Extract provided:
Congressional cuts would harm thousands

There are thousands of reasons why those who live and raise their families in the Central Valley should be alarmed by the House of Representatives' attempt to strip all funding from Planned Parenthood -- 43,495 reasons, to be exact. That's the number of mostly low-income women, men and teens that visited Planned Parenthood Mar Monte health centers last year in Fresno, Bakersfield and Modesto alone -- and received health care, including breast-cancer screenings, cholesterol checks and family planning services.

In many cases, these working-poor women and their families wouldn't have been able to receive such essential services anywhere else. Close to two-thirds of patients were below the federal poverty level, and over 55 percent reported having lost jobs, work hours or health insurance over the past year.

The overwhelming majority of services for our patients in the Central Valley -- more than half of whom are Latino -- were for basic health check-ups and contraception. The teens who attended our education programs learned how to protect themselves from sexually transmitted diseases and how to avoid unintended pregnancies. That's especially significant in the Central Valley, where teen pregnancy rates are above the national average. Those numbers have been declining in the past two years, and we are proud to have played a role in this progress. But our ability to provide these services will be severely limited if Planned Parenthood is cut off from all federal funding, and we risk having to close our doors.

What you have to do:
Continue the opinion piece above on the House effort to cut federal funding for Planned Parenthood, starting after its last sentence.

Entries shown:
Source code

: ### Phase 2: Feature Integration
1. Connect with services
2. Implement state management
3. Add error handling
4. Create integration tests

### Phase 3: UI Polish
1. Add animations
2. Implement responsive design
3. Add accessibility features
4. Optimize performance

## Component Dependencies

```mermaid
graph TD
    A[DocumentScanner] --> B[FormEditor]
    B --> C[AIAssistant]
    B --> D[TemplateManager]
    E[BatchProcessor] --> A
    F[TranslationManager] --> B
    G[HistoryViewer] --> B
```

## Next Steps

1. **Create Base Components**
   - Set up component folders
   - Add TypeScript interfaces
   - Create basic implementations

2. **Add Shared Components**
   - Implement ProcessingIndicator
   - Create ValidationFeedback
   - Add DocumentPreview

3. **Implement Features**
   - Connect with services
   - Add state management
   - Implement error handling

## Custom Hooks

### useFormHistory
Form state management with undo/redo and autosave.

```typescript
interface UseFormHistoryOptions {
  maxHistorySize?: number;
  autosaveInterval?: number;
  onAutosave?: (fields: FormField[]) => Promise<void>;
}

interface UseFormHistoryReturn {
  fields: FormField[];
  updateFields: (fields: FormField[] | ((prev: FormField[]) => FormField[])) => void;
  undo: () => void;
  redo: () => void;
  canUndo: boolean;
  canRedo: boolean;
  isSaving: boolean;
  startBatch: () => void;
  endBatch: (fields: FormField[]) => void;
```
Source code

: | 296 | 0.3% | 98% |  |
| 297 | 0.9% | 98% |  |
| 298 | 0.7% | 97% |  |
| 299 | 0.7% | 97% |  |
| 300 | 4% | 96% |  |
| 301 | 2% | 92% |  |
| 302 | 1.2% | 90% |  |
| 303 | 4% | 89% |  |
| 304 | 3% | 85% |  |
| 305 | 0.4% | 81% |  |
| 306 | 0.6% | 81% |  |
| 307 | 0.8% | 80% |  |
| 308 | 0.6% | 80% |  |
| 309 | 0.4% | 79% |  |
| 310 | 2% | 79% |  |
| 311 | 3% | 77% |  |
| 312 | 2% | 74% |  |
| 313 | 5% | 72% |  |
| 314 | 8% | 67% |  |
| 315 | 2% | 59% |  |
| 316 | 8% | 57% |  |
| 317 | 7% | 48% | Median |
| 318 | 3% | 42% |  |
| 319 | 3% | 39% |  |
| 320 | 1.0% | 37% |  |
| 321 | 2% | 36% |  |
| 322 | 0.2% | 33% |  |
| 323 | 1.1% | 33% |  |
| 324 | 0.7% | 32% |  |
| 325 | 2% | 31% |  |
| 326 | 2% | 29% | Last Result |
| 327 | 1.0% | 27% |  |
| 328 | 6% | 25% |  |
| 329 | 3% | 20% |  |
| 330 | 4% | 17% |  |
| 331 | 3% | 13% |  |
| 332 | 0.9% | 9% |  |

Expected answer:
The ultra-conservative leaders in the House claim that their effort to de-fund Planned Parenthood, in an amendment they attached to a federal budget bill, will stop any taxpayer money from going toward abortion. But for the last 35 years, federal dollars have been prohibited from being used for abortion -- which represents only a tiny percentage of the services Planned Parenthood provides. The truth is that the only services that would be cut if the organization loses government funding are family planning -- which prevents abortions -- and primary health care that protects the lives of women and children who may have no other medical services to turn to.